All statistical analyses were completed using R Statistical Software version 4.4.1 (R Core Team 2024). Descriptive statistics (mean ± SD) were generated for all indicated outcome measures. HR data were evaluated at six intensities: rest, very light, light, moderate, vigorous, and recovery. The magnitude of error at each intensity was characterized as mean absolute error of HR measurement (MAEHR), the absolute value of the difference in mean criterion HR and mean device HR for a 30-s epoch. Paired samples t tests were used to confirm target HR was achieved by the criterion HR measure during exercise. Overall device performance—HR measurement by each device versus criterion HR measurement—was described using a repeated measures correlation coefficient (rrm) (Bakdash and Marusich 2017) and Bland–Altman agreement analysis for repeated measures (Bland and Altman 2007) with modified Bland–Altman plots (Krouwer 2008). Proportional bias was calculated as the trend (Pearson’s r) between the difference in HR measurements and criterion HR from the modified Bland–Altman plots (Krouwer 2008). For this study, 95% limits of agreement (LoA; equal to bias ± 1.96 × SD) ≤ 5 bpm was considered “excellent,” > 5 to ≤ 10 bpm was “good,” and > 10 bpm was “unacceptable” agreement; these thresholds were chosen because they represent 5% error at a HR of 100 bpm and 200 bpm, respectively. In addition, the American National Standard Institute (2002) requires experimental devices intended for use in a medical setting to be within ± 10% or ± 5 bpm (whichever is greater) of a criterion measure for HR, and ± 5% is a commonly used threshold for wearable devices measuring step-related metrics that has also been applied to HR measurement (Fokkema et al. 2017; Shcherbina et al. 2017).

A linear mixed-effects model (Bates et al. 2015) was used to determine whether skin pigmentation (as ITA°) predicts MAEHR; a multilevel modeling approach was employed to account for repeated measures within participants. MAEHR for each device was evaluated in a separate model.
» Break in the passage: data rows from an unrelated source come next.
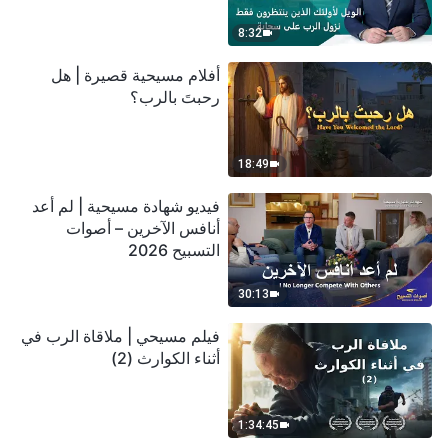
سحابة
8:32
أفلام مسيحية قصيرة | هل
رحبتَ بالرب؟
18:49
فيديو شهادة مسيحية | لم أعد
أنافس الآخرين – أصوات
التسبيح 2026
30:13
فيلم مسيحي | ملاقاة الرب في
أثناء الكوارث (2)
1:34:45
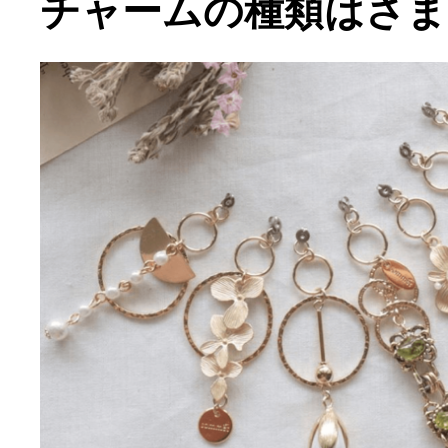
チャームの種類はさま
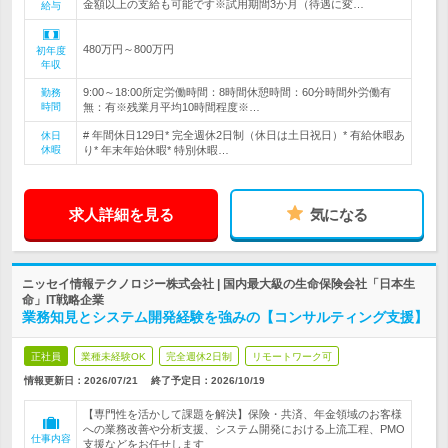
金額以上の支給も可能です※試用期間3か月（待遇に変…
給与
480万円～800万円
初年度
年収
9:00～18:00所定労働時間：8時間休憩時間：60分時間外労働有
勤務
時間
無：有※残業月平均10時間程度※…
# 年間休日129日* 完全週休2日制（休日は土日祝日）* 有給休暇あ
休日
休暇
り* 年末年始休暇* 特別休暇…
求人詳細を見る
気になる
ニッセイ情報テクノロジー株式会社 | 国内最大級の生命保険会社「日本生
命」IT戦略企業
業務知見とシステム開発経験を強みの【コンサルティング支援】
正社員
業種未経験OK
完全週休2日制
リモートワーク可
情報更新日：2026/07/21
終了予定日：
2026/10/19
【専門性を活かして課題を解決】保険・共済、年金領域のお客様
への業務改善や分析支援、システム開発における上流工程、PMO
仕事内容
支援などをお任せします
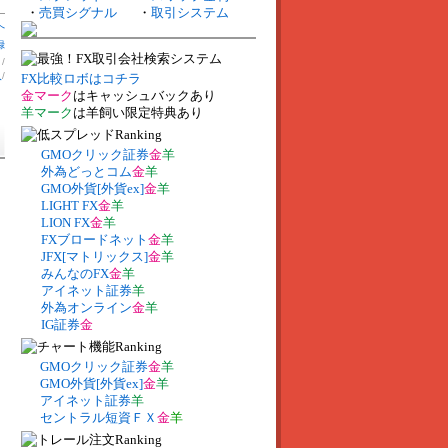
・
売買シグナル
・
取引システム
へ
録
】
/
入
/
FX比較ロボはコチラ
金マーク
はキャッシュバックあり
羊マーク
は羊飼い限定特典あり
GMOクリック証券
金
羊
外為どっとコム
金
羊
GMO外貨[外貨ex]
金
羊
LIGHT FX
金
羊
LION FX
金
羊
FXブロードネット
金
羊
JFX[マトリックス]
金
羊
みんなのFX
金
羊
アイネット証券
羊
外為オンライン
金
羊
IG証券
金
GMOクリック証券
金
羊
GMO外貨[外貨ex]
金
羊
アイネット証券
羊
セントラル短資ＦＸ
金
羊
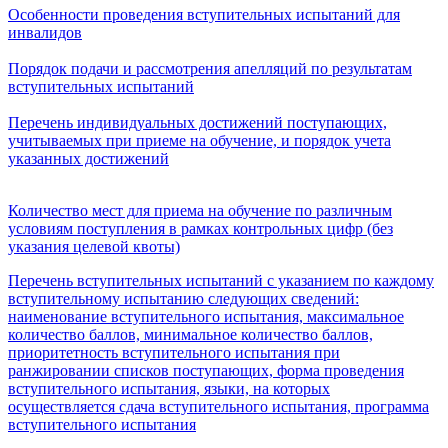
Особенности проведения вступительных испытаний для
инвалидов
Порядок подачи и рассмотрения апелляций по результатам
вступительных испытаний
Перечень индивидуальных достижений поступающих,
учитываемых при приеме на обучение, и порядок учета
указанных достижений
Количество мест для приема на обучение по различным
условиям поступления в рамках контрольных цифр (без
указания целевой квоты)
Перечень вступительных испытаний с указанием по каждому
вступительному испытанию следующих сведений:
наименование вступительного испытания, максимальное
количество баллов, минимальное количество баллов,
приоритетность вступительного испытания при
ранжировании списков поступающих, форма проведения
вступительного испытания, языки, на которых
осуществляется сдача вступительного испытания, программа
вступительного испытания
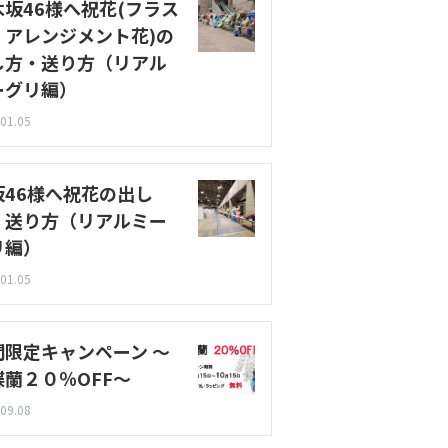
木坂46様へ祝花(フラス
・アレンジメント花)の
し方・送り方（リアル
ーグリ編）
01.05
坂46様へ祝花の出し
・送り方（リアルミー
リ編）
01.05
間限定キャンペーン ～
蝶蘭２０％OFF～
09.08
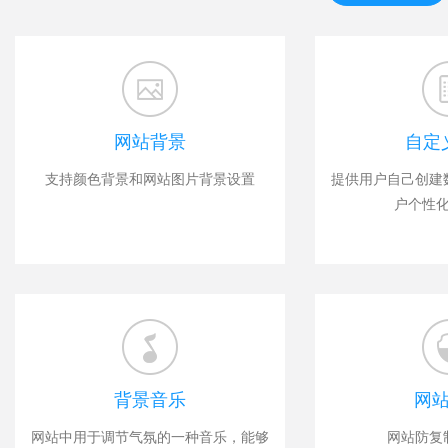
网站背景
自定
支持颜色背景和网站图片背景设置
提供用户自己创建
户个性
背景音乐
网
网站中用于调节气氛的一种音乐，能够
网站防复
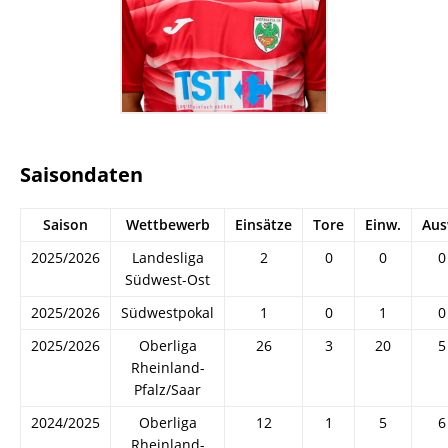
Saisondaten
Saison
Wettbewerb
Einsätze
Tore
Einw.
Aus
2025/2026
Landesliga
2
0
0
0
Südwest-Ost
2025/2026
Südwestpokal
1
0
1
0
2025/2026
Oberliga
26
3
20
5
Rheinland-
Pfalz/Saar
2024/2025
Oberliga
12
1
5
6
Rheinland-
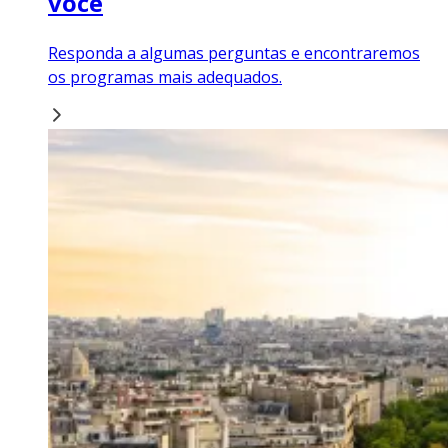
você
Responda a algumas perguntas e encontraremos
os programas mais adequados.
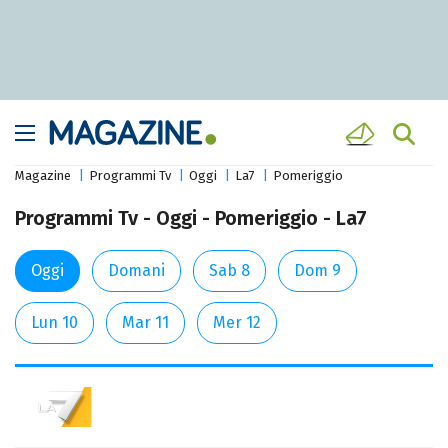
Magazine
Programmi Tv
Oggi
La7
Pomeriggio
Programmi Tv - Oggi - Pomeriggio - La7
Oggi
Domani
Sab 8
Dom 9
Lun 10
Mar 11
Mer 12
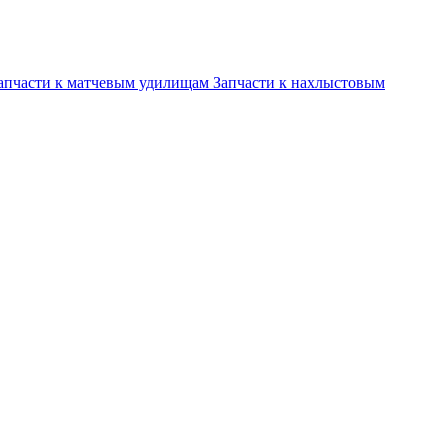
апчасти к матчевым удилищам
Запчасти к нахлыстовым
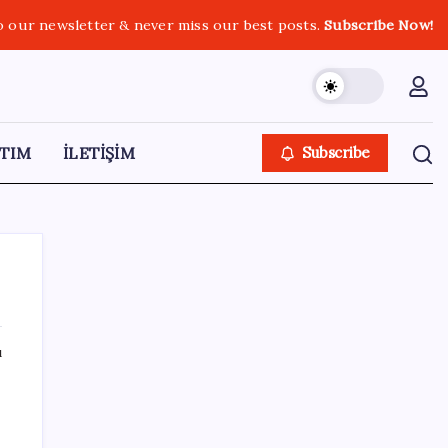
o our newsletter & never miss our best posts.
Subscribe Now!
TIM
İLETİŞİM
Subscribe
ı
SON YAZILAR
YENİ Parti’ye katılımlar sürüyor: Derince
Belediye Başkanı Gökçe, CHP’den istifa etti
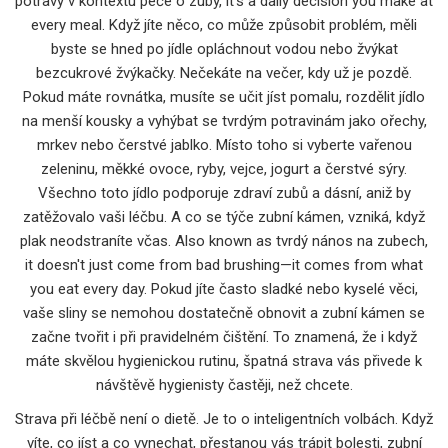
potravy v kontextu péče o zuby
, it's a daily decision you make at
every meal. Když jíte něco, co může způsobit problém, měli
byste se hned po jídle opláchnout vodou nebo žvýkat
bezcukrové žvýkačky. Nečekáte na večer, kdy už je pozdě.
Pokud máte rovnátka, musíte se učit jíst pomalu, rozdělit jídlo
na menší kousky a vyhýbat se tvrdým potravinám jako ořechy,
mrkev nebo čerstvé jablko. Místo toho si vyberte vařenou
zeleninu, měkké ovoce, ryby, vejce, jogurt a čerstvé sýry.
Všechno toto jídlo podporuje zdraví zubů a dásní, aniž by
zatěžovalo vaši léčbu.
A co se týče
zubní kámen
,
vzniká, když
plak neodstraníte včas
. Also known as
tvrdý nános na zubech
,
it doesn't just come from bad brushing—it comes from what
you eat every day. Pokud jíte často sladké nebo kyselé věci,
vaše sliny se nemohou dostatečně obnovit a zubní kámen se
začne tvořit i při pravidelném čištění. To znamená, že i když
máte skvělou hygienickou rutinu, špatná strava vás přivede k
návštěvě hygienisty častěji, než chcete.
Strava při léčbě není o dietě. Je to o inteligentních volbách. Když
víte, co jíst a co vynechat, přestanou vás trápit bolesti, zubní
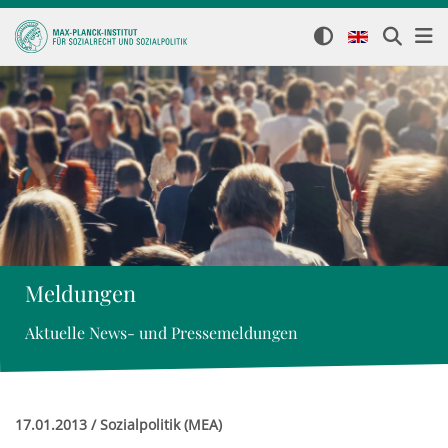
Meldungen
Aktuelle News- und Pressemeldungen
17.01.2013 / Sozialpolitik (MEA)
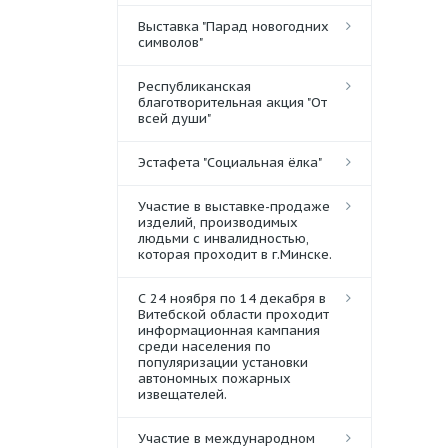
Выставка "Парад новогодних
символов"
Республиканская
благотворительная акция "От
всей души"
Эстафета "Социальная ёлка"
Участие в выставке-продаже
изделий, производимых
людьми с инвалидностью,
которая проходит в г.Минске.
С 24 ноября по 14 декабря в
Витебской области проходит
информационная кампания
среди населения по
популяризации установки
автономных пожарных
извещателей.
Участие в международном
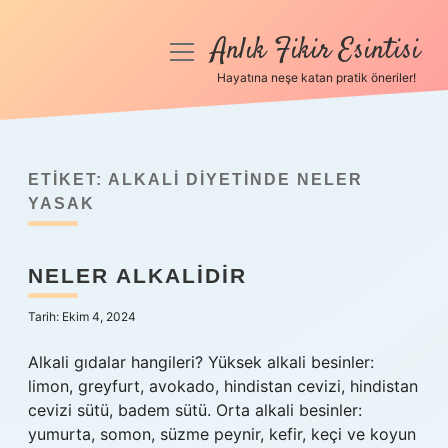
Anlık Fikir Esintisi
menüyü
aç
Hayatına neşe katan pratik öneriler!
Anasayfa
Gizlilik Politikası
ETIKET:
ALKALI DIYETINDE NELER
Yasal Uyarı
YASAK
Hakkımızda
NELER ALKALIDIR
Tarih: Ekim 4, 2024
Alkali gıdalar hangileri? Yüksek alkali besinler:
limon, greyfurt, avokado, hindistan cevizi, hindistan
cevizi sütü, badem sütü. Orta alkali besinler:
yumurta, somon, süzme peynir, kefir, keçi ve koyun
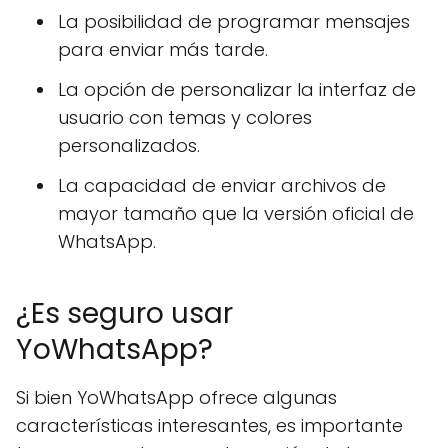
La posibilidad de programar mensajes
para enviar más tarde.
La opción de personalizar la interfaz de
usuario con temas y colores
personalizados.
La capacidad de enviar archivos de
mayor tamaño que la versión oficial de
WhatsApp.
¿Es seguro usar
YoWhatsApp?
Si bien YoWhatsApp ofrece algunas
características interesantes, es importante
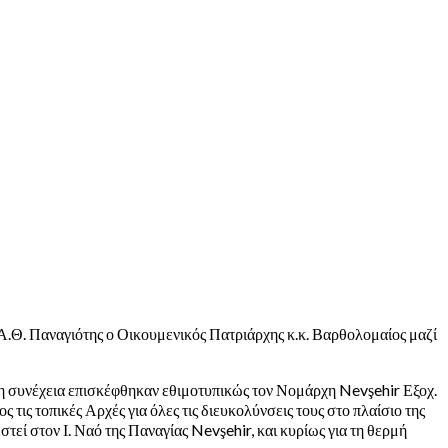
Α.Θ. Παναγιότης ο Οικουμενικός Πατριάρχης κ.κ. Βαρθολομαίος μαζί
τη συνέχεια επισκέφθηκαν εθιμοτυπικώς τον Νομάρχη Nevşehir Εξοχ.
τις τοπικές Αρχές για όλες τις διευκολύνσεις τους στο πλαίσιο της
εί στον Ι. Ναό της Παναγίας Nevşehir, και κυρίως για τη θερμή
The intraclass correlation coefficient (ICC) was calculated to describe the percentage of variance existing at the participant level (i.e., between-person variance). Model building was completed using a forward entry method to evaluate whether 1) ITA° or 2) criterion HR explained additional variance in MAEHR. A likelihood-ratio test was performed to determine whether each predictor should be kept in the model. The marginal R2 value was calculated to describe the proportion of variance explained by the fixed effects (coefficients) in each model. Normality was assessed by visual inspection of Q-Q plots, and heteroscedasticity was assessed by visual inspection of residuals vs. fitted plots. Variance inflation factor (VIF) statistics were calculated to test for multicollinearity, with VIF < 5 considered acceptable. Squared semi-partial correlations (sr2) were calculated for significant predictor variables to describe the percentage of model variance uniquely explained by each predictor. To compare physiological responses and MAEHR (within each device) across intensities, a one-way analysis of variance was used; in the event of a significant omnibus test, pairwise comparisons with a Bonferroni α correction were performed. If sphericity was violated, the Greenhouse–Geisser correction was applied. All statistical tests used an α level of 0.05.